Assignment: Retrieve every line of the data holding the word "anchor".

Source data:
-- Opening Marker --

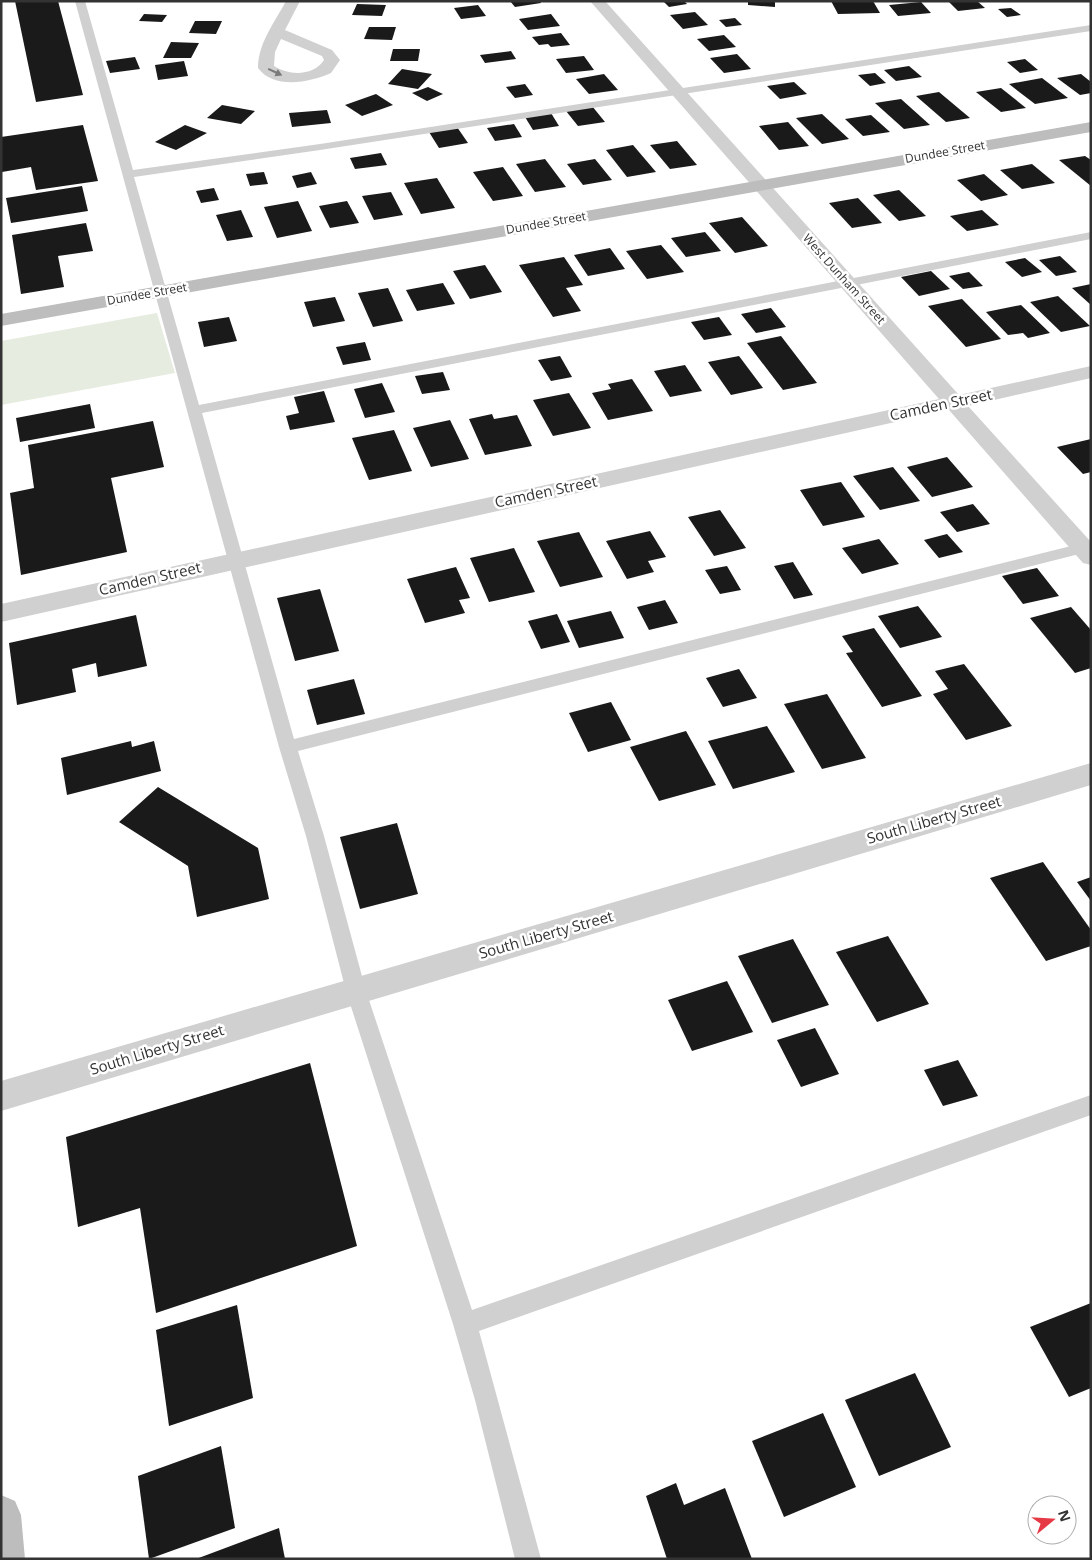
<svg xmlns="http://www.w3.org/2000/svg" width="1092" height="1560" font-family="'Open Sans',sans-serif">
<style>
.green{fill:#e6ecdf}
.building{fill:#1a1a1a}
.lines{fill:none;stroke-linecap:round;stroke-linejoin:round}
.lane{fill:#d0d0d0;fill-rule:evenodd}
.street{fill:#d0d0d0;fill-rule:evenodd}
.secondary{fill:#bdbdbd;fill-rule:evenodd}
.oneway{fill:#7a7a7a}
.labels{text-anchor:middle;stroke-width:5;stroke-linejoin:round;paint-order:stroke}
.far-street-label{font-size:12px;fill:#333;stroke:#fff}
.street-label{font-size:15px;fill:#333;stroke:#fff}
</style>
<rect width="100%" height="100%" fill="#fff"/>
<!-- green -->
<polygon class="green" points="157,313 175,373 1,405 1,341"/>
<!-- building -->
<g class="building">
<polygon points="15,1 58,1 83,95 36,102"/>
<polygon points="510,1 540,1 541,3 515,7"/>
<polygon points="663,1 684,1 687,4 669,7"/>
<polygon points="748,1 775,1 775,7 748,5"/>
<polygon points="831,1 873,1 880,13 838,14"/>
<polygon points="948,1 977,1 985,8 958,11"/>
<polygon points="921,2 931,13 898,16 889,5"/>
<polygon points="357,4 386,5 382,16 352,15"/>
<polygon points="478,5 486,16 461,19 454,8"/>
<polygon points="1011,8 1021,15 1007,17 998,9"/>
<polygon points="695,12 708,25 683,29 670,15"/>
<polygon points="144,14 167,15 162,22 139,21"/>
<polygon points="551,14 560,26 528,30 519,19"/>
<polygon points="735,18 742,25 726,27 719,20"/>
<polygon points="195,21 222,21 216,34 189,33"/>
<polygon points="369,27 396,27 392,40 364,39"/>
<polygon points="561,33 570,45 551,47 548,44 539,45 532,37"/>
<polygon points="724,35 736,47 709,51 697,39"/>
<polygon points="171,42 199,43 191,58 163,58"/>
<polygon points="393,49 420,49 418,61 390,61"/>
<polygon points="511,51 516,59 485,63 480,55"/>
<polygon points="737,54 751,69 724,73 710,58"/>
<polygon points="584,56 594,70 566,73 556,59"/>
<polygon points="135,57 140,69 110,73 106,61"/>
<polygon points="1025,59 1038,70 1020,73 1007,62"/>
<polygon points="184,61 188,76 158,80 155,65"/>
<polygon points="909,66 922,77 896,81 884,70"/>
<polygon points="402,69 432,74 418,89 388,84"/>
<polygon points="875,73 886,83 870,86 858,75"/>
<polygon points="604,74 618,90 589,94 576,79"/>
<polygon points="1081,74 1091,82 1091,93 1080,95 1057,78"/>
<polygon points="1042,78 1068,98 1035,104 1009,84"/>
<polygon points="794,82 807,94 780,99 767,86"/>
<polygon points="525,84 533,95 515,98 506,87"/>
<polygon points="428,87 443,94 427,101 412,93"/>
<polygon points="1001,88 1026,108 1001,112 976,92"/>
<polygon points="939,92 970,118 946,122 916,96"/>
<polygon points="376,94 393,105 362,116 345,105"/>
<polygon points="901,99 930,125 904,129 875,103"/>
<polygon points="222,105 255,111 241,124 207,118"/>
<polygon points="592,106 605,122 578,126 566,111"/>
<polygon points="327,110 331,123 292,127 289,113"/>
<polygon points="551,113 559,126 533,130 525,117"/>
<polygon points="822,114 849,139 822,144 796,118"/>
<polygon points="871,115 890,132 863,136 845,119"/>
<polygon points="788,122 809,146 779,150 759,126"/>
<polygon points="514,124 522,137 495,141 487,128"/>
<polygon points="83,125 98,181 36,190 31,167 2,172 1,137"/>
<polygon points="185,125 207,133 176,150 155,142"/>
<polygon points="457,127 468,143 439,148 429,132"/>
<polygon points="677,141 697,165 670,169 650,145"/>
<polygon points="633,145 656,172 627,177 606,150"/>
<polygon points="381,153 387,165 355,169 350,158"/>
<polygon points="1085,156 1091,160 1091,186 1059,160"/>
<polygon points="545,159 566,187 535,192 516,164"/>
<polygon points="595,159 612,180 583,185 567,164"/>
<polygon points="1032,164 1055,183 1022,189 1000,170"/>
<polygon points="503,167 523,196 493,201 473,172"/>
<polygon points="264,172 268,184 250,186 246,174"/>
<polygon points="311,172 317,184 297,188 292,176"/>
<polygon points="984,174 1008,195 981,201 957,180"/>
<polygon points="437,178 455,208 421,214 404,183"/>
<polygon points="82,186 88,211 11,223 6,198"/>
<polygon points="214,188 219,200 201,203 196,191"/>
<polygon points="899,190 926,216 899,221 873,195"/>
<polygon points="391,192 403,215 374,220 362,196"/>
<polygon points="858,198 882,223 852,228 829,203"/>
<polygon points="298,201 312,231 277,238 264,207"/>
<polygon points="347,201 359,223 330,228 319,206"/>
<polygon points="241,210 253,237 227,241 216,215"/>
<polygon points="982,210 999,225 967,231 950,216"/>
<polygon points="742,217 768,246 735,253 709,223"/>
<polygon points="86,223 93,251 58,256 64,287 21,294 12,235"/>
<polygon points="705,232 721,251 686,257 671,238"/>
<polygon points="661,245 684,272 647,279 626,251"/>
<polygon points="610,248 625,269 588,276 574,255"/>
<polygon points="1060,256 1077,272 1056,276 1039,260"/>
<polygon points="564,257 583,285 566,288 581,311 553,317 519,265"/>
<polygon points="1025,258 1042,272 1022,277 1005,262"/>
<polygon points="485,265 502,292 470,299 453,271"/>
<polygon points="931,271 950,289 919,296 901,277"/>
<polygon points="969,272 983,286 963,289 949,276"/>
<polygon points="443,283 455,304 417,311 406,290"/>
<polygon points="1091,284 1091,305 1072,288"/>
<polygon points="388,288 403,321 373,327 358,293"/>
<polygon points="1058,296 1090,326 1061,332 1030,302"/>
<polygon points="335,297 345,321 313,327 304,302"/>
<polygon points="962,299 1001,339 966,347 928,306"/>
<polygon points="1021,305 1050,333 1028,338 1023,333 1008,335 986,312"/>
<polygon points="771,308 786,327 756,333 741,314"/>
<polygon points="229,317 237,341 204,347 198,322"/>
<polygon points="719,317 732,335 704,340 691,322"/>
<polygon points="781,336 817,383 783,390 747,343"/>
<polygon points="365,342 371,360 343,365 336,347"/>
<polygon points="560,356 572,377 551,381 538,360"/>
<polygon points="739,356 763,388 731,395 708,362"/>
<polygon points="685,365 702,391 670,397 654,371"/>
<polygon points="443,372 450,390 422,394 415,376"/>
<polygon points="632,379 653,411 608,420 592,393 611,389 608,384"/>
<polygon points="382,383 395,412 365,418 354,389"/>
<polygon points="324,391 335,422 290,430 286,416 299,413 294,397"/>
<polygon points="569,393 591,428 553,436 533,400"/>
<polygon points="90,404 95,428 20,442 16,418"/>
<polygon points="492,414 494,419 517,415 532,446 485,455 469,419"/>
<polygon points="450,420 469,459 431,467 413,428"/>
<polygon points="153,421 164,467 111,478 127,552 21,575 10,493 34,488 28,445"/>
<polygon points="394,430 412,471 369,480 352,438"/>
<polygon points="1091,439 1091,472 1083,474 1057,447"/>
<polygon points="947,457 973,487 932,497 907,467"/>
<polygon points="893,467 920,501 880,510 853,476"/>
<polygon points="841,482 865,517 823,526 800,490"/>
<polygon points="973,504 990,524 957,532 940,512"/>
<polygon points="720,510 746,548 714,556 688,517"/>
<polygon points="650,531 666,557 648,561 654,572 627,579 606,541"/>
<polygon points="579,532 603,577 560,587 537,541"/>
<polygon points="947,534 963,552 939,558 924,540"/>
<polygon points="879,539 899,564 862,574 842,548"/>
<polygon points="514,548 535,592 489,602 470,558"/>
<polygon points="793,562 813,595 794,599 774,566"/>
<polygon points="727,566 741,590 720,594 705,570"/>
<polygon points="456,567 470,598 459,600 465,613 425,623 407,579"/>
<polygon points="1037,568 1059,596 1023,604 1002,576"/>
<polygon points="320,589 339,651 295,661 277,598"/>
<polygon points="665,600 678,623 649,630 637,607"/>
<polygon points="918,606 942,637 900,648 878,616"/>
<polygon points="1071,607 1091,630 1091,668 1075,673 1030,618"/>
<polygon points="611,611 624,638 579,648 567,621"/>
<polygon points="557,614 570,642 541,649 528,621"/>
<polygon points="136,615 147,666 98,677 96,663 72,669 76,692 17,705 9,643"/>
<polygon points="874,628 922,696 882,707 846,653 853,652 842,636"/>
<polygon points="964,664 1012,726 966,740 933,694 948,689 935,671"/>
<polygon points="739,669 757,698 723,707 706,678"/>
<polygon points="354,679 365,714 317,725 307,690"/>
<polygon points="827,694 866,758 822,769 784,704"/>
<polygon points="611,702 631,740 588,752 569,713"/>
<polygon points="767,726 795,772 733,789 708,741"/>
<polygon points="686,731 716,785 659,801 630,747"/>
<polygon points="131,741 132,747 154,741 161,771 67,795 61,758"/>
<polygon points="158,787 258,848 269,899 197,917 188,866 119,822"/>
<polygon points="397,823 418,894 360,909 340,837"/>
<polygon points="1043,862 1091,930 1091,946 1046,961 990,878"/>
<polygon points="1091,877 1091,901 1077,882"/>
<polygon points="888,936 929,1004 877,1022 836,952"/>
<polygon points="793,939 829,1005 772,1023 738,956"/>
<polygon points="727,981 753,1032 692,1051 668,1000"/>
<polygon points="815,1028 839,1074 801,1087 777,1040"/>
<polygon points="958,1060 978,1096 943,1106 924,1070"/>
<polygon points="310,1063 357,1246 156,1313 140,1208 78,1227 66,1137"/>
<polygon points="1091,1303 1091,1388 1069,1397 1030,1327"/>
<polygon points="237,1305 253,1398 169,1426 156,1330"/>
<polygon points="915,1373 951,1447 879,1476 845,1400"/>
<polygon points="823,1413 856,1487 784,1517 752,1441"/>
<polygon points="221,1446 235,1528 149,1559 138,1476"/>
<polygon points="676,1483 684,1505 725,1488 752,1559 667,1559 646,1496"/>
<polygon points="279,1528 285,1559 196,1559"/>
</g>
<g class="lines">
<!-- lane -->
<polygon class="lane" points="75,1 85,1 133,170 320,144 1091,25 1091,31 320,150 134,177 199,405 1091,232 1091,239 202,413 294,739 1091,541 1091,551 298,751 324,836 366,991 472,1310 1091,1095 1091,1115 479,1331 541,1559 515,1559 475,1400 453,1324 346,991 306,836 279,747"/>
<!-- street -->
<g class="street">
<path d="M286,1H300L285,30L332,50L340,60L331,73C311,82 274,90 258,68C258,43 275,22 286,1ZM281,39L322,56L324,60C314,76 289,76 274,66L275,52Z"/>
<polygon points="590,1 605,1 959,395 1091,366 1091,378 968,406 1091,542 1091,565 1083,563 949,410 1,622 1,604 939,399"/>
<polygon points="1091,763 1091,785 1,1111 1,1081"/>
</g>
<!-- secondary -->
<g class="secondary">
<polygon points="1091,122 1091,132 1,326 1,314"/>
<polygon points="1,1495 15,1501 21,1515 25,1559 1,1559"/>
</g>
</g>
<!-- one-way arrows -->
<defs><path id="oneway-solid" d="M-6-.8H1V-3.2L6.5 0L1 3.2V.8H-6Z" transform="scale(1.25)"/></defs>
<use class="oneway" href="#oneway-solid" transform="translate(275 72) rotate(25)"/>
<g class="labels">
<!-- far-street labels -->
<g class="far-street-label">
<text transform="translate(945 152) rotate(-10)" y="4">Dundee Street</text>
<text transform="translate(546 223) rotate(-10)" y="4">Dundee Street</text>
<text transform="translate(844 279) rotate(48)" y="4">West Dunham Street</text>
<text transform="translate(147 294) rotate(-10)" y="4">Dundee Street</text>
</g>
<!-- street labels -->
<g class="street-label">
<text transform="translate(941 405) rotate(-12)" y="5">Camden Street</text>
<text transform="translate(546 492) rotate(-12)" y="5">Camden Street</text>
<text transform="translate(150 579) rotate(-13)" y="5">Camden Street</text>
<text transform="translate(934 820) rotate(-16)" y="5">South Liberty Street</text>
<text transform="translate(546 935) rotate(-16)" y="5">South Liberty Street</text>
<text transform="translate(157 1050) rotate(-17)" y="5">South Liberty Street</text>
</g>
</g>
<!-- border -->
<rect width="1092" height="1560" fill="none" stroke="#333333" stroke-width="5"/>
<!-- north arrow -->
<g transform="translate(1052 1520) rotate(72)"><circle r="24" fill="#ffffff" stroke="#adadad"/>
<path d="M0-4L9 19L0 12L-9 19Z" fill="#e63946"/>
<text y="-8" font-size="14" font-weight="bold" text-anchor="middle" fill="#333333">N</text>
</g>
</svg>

-- Closing Marker --

Task output:
.labels{text-anchor:middle;stroke-width:5;stroke-linejoin:round;paint-order:stroke}
<text y="-8" font-size="14" font-weight="bold" text-anchor="middle" fill="#333333">N</text>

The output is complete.